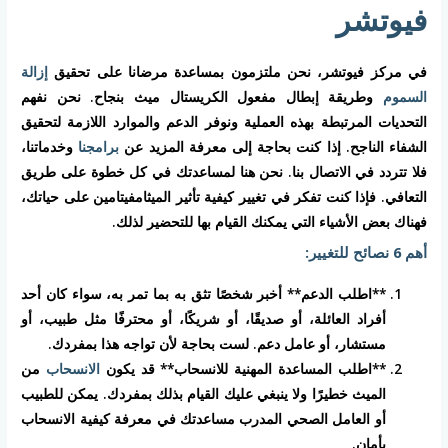
فيوتشر
في مركز فيوتشر، نحن ملتزمون بمساعدة مرضانا على تحقيق
إزالة
السموم
وطريقة إبطال مفعول الكريستال ميث بنجاح. نحن نفهم
التحديات المرتبطة بهذه العملية ونوفر الدعم والموارد اللازمة لتحقيق
الشفاء الناجح. إذا كنت بحاجة إلى معرفة المزيد عن
برامجنا
وخدماتنا،
فلا تتردد في الاتصال بنا. نحن هنا لمساعدتك في كل خطوة على طريق
التعافي. فإذا كنت تفكر في تغيير كيفية تأثير الميثامفيتامين على حياتك،
فهناك بعض الأشياء التي يمكنك القيام بها للتحضير لذلك.
أهم 6 نصائح للتغيير:
**اطلب الدعم** أخبر شخصًا تثق به بما تمر به، سواء كان أحد
أفراد العائلة، أو صديقًا، أو شريكًا، أو محترفًا مثل طبيب، أو
مستشار، أو عامل دعم. لست بحاجة لأن تواجه هذا بمفردك.
**اطلب المساعدة المهنية للانسحاب** قد يكون
الانسحاب
من
الميث خطيرًا ولا ينبغي عليك القيام بذلك بمفردك. يمكن للطبيب
أو العامل الصحي المدرب مساعدتك في معرفة كيفية الانسحاب
بأمان.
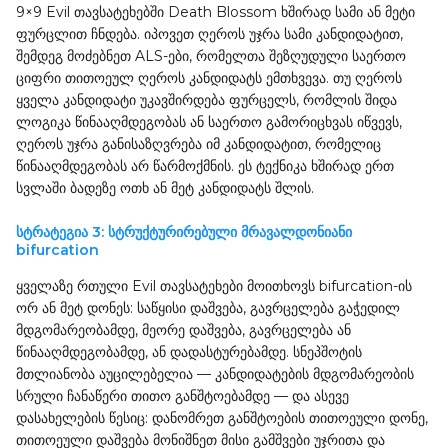
9×9 Evil თავსატეხებში Death Blossom ხშირად სამი ან მეტი
ფურცლით ჩნდება. იპოვეთ ღეროს უჯრა სამი კანდიდატით,
შემდეგ მოძებნეთ ALS-ები, რომელთა შეზღუდული საერთო
ციფრი თითოეულ ღეროს კანდიდატს ემთხვევა. თუ ღეროს
ყველა კანდიდატი უკავშირდება ფურცელს, რომლის შიდა
ლოგიკა წინააღმდეგობას ან საერთო გამორიცხვას იწვევს,
ღეროს უჯრა განისაზღვრება იმ კანდიდატით, რომელიც
წინააღმდეგობას არ წარმოქმნის. ეს ტექნიკა ხშირად ერთ
სვლაში ბადეზე ოთხ ან მეტ კანდიდატს შლის.
სტრატეგია 3: სტრუქტურირებული მრავალდონიანი
bifurcation
ყველაზე რთული Evil თავსატეხები მოითხოვს bifurcation-ის
ორ ან მეტ დონეს: საწყისი დაშვება, გავრცელება გაჭედილ
მდგომარეობამდე, მეორე დაშვება, გავრცელება ან
წინააღმდეგობამდე, ან დადასტურებამდე. სნეპშოტის
მთლიანობა აუცილებელია — კანდიდატების მდგომარეობის
სრული ჩანაწერი თითო განშტოებამდე — და ასევე
დასახელების წესიც: დანომრეთ განშტოების თითოეული დონე,
თითოეული დაშვება მონიშნეთ მისი გამშვები უჯრითა და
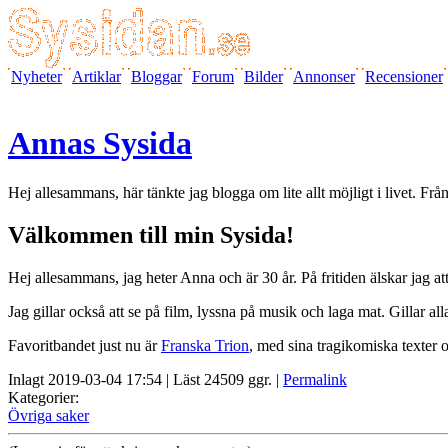
Nyheter
Artiklar
Bloggar
Forum
Bilder
Annonser
Recensioner
Annas Sysida
Hej allesammans, här tänkte jag blogga om lite allt möjligt i livet. Frå
Välkommen till min Sysida!
Hej allesammans, jag heter Anna och är 30 år. På fritiden älskar jag a
Jag gillar också att se på film, lyssna på musik och laga mat. Gillar all
Favoritbandet just nu är
Franska Trion
, med sina tragikomiska texter 
Inlagt 2019-03-04 17:54 | Läst 24509 ggr. |
Permalink
Kategorier:
Övriga saker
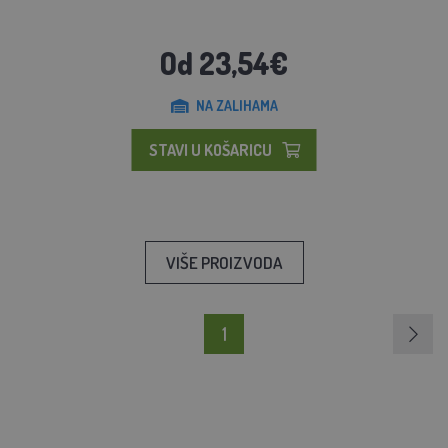
Od 23,54€
NA ZALIHAMA
STAVI U KOŠARICU
VIŠE PROIZVODA
1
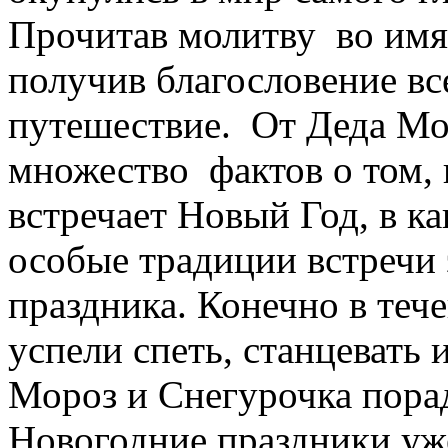
Прочитав молитву во имя
получив благословение вс
путешествие. От Деда Мо
множество фактов о том, 
встречает Новый Год, в к
особые традиции встречи 
праздника. Конечно в теч
успели спеть, станцевать 
Мороз и Снегурочка пора
Новогодние праздники уже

========================================

§ **WHAT THE TASK REQUIRES**: Please return exactly the lines above, from where the listing starts to the line holding "فهناك بعض الأشياء", inclusive, with the pictures omitted.

§ **RESULT OF THIS EXERCISE**:
فيوتشر
في مركز فيوتشر، نحن ملتزمون بمساعدة مرضانا على تحقيق
إزالة
السموم
وطريقة إبطال مفعول الكريستال ميث بنجاح. نحن نفهم
التحديات المرتبطة بهذه العملية ونوفر الدعم والموارد اللازمة لتحقيق
الشفاء الناجح. إذا كنت بحاجة إلى معرفة المزيد عن
برامجنا
وخدماتنا،
فلا تتردد في الاتصال بنا. نحن هنا لمساعدتك في كل خطوة على طريق
التعافي. فإذا كنت تفكر في تغيير كيفية تأثير الميثامفيتامين على حياتك،
فهناك بعض الأشياء التي يمكنك القيام بها للتحضير لذلك.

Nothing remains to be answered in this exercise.